Source.

::::::

Decision Support System for Regional Domestic Energy Planning

T. V. Ramachandra1,* , S. Vamsee Krishna2 and B. V. Shruthi2
1 Energy Research Group, Centre for Ecological Sciences, Indian Institute of Science, Bangalore 560 012
2 Centre for Sustainable Technology, Indian Institute of Science, Bangalore 560 012


DSS of domestic energy demand assessment (Fig. 1) is developed with a GUI, using Microsoft Visual Basic 6.0 (VB 6.0) as front-end and Microsoft Access database as backend. GUI environment helps in entry, update of database along with options to compute domestic energy consumption at selected locations. Integration of this module in GRAM++ (GIS software) helps in spatial and temporal analyses12.

Case Study and Implementation of DSS

Sector-wise disaggregated information of energy usage is developed for the district to assist in regional energy planning exercise. This case study provides comparative analyses of village level domestic energy consumption pattern considering regional and seasonal variations. Cooking, water heating, and space heating are the major end use activities. Results based on 18 months of field research in all taluks of Kolar district reveal that the average energy consumption norm does vary significantly for cooking and water heating in various seasons across the district.

Study Area

Kolar district is located in the southern plains of Karnataka State, India (Fig. 2). It lies between 77° 21' to 78° 35' east longitude and 12° 46' to 13° 58' north latitude and extends over an area of 8,225 sq. km. The population was 2.52 million in 2001. For administrative purposes, district has been divided into 11 taluks. There are 15 towns and 3,345 inhabited villages in district Kolar belonging to semi-arid zone of Kamataka. In the semi arid zone apart from the year-to-year fluctuations in the total seasonal rainfall, there are also large variations in the time of commencement of rainfall adequate for sowing as well as in the distribution of drought periods within the crop-growing season. Kolar district depends on rainfall during southwest and northeast monsoon. Out of about 2,80,000 ha of land under cultivation, 35 per cent is under well and tank irrigations. There are about 951 big tanks and 2934 small tanks in the district.

Average population density of the district is 2.09 personslha (rural) and 2.69 personslha (rural + urban). The population density ranges from 1.44 (Bagepalli), 1.69 (Gudibanda), 1.70 (Srinivasapur) to the maximum of 2.55 (Kolar). While population density in taluks lies within this range - Bangarpet (2.52), Malur (2.38), Gauribidanur (2.36), Sidlaghatta (2.16), Chintamani (2.10), Mulbagal (2.04), Chikballapur (1.92).

::::::

Supplied data.
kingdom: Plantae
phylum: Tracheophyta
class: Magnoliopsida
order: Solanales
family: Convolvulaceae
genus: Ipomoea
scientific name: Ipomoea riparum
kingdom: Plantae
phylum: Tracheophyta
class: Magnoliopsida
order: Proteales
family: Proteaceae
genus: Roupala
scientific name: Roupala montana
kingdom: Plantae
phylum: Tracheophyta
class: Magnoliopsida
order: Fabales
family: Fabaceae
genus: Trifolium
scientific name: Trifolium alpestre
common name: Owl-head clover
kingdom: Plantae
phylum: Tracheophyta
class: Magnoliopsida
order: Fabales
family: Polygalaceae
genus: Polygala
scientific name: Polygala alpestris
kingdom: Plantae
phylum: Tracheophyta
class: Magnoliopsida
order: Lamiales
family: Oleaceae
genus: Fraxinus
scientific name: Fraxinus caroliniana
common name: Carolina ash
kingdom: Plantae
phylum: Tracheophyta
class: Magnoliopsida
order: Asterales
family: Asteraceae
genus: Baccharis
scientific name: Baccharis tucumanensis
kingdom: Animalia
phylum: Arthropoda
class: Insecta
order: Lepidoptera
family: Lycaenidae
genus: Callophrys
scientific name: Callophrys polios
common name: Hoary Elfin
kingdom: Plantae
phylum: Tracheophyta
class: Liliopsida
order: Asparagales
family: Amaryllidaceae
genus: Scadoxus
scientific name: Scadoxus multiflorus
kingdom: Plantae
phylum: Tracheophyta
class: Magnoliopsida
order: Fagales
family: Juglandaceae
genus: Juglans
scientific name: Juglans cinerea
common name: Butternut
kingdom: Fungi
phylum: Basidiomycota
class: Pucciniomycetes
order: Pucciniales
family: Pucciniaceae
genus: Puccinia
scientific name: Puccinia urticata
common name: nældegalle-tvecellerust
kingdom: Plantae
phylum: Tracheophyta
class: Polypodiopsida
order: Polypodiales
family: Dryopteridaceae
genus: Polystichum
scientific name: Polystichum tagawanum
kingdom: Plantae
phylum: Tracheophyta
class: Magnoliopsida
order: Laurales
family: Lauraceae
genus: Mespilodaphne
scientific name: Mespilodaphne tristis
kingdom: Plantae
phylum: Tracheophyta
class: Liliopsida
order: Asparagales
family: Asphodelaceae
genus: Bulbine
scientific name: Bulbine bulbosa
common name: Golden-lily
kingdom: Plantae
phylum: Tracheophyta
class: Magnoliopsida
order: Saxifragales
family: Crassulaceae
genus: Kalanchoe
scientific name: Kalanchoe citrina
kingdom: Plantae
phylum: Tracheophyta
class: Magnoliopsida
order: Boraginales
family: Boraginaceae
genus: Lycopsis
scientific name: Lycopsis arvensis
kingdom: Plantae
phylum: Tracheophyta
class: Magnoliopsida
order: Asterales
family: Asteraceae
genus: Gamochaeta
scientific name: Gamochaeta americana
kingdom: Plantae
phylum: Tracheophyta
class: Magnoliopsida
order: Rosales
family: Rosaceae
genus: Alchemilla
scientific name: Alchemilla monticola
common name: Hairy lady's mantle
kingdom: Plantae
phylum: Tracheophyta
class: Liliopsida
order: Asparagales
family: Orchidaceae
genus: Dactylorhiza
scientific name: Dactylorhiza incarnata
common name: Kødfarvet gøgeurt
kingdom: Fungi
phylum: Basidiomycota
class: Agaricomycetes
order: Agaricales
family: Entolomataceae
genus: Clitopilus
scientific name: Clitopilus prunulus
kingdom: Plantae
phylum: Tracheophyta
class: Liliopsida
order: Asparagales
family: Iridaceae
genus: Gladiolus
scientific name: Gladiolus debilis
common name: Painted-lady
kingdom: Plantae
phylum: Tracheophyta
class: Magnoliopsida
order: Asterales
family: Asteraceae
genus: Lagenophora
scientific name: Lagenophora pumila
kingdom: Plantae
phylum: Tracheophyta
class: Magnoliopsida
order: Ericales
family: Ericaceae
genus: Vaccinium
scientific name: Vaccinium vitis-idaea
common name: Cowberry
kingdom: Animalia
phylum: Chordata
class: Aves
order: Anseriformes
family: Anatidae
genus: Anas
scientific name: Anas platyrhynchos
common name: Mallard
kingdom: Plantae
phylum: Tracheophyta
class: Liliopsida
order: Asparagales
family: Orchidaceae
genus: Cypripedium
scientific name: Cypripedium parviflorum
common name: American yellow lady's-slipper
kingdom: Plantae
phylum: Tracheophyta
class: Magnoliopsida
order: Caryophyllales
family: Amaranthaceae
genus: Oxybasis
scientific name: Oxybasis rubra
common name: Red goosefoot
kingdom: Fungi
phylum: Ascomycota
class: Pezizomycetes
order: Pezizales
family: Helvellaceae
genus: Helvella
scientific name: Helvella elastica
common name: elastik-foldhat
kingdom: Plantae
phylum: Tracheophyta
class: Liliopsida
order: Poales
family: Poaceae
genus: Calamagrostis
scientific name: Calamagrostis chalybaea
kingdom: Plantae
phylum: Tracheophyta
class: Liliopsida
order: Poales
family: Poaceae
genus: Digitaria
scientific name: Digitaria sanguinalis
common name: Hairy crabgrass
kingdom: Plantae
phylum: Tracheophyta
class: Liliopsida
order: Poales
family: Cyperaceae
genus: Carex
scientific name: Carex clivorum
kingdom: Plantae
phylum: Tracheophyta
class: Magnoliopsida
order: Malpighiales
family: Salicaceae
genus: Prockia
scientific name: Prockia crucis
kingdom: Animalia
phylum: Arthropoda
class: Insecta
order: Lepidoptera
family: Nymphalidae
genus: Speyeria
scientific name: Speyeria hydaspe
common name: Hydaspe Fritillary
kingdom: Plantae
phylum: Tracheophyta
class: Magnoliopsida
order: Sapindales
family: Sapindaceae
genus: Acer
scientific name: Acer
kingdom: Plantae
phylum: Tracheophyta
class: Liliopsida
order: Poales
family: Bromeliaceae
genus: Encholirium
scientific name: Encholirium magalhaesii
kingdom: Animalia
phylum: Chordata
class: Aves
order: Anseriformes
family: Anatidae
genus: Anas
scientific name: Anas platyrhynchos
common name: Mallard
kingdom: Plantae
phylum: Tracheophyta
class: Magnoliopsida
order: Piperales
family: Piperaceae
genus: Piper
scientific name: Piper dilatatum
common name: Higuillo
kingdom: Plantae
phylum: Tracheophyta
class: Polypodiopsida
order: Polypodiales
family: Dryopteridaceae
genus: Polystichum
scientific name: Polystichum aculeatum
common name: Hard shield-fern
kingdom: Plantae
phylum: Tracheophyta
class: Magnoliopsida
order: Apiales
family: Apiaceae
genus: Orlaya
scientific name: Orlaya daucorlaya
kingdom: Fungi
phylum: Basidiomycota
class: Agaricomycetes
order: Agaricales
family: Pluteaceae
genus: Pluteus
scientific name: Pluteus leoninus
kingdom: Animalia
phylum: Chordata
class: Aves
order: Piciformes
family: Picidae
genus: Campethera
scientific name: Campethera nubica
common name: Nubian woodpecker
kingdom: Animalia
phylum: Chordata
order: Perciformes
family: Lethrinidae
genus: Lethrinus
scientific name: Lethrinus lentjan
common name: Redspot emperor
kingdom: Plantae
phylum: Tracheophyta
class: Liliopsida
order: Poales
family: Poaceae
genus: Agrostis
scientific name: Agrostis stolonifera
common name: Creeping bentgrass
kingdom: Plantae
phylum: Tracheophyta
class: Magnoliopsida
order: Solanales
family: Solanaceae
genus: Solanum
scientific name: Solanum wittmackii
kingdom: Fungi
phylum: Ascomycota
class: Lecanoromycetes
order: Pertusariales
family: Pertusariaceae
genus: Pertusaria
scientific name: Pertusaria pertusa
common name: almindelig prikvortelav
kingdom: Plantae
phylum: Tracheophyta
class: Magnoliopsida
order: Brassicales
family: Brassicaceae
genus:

::::::

Things to do.
**1)** Answer from the domestic energy planning article:
(a) Which software serves as the front-end of the DSS?
(b) How many months of field research are the results based on?
(c) How many inhabited villages are there in Kolar district?
**2)** Resume the domestic energy planning article, picking up after its final sentence.
The rows come from a different source than the text.

Results for the exercise.
**1)**
(a) Microsoft Visual Basic 6.0 (VB 6.0)
(b) 18 months
(c) 3,345

**2)**
Average livestock density of the district is 0.81. It ranges from 0.68 (Bagepalli, Malur), 0.70 (Kolar) to a maximum of 1.09 (Gauribidanur). Extent of forest cover in the district is about 6.5 per cent (Bangarpet, 1.71; Malur, 2.3; Kolar, 2.78; Srinivasapur, 15; and Chikballapur, 20 %). Taluks are grouped into three groups (<10 %, 10-20 %, and >20 %) based on percentage of forest cover. Chikballapur and Bagepalli have forest cover > 20 per cent, Gudibanda and Srinivasapur are in the range 10 - 20 per cent, while remaining taluks have forest cover < 10 per cent.

In order to get an insight into the energy consumption pattern and extent of variation in the domestic sector, detailed energy surveys were conducted in the district, consisting mainly of secondary and primary data collection. An exploratory survey was conducted in various taluks initially. Stratified random surveys of fuel consumption were conducted in 2500 households from 137 villages uniformly distributed over all taluks of Kolar district to assess the energy situation in the district. Data collected from these houses were computerized and verified (survey was repeated in households to ensure the data consistency). Removal of ambiguous and inconsistent data is about 17 per cent and the final analyses were carried out for the consistent data of 2080 households (83 %). Per capita fuel consumption is computed season-wise and region-wise to determine the fuel consumption pattern and its variability considering the seasonal and geographical factors.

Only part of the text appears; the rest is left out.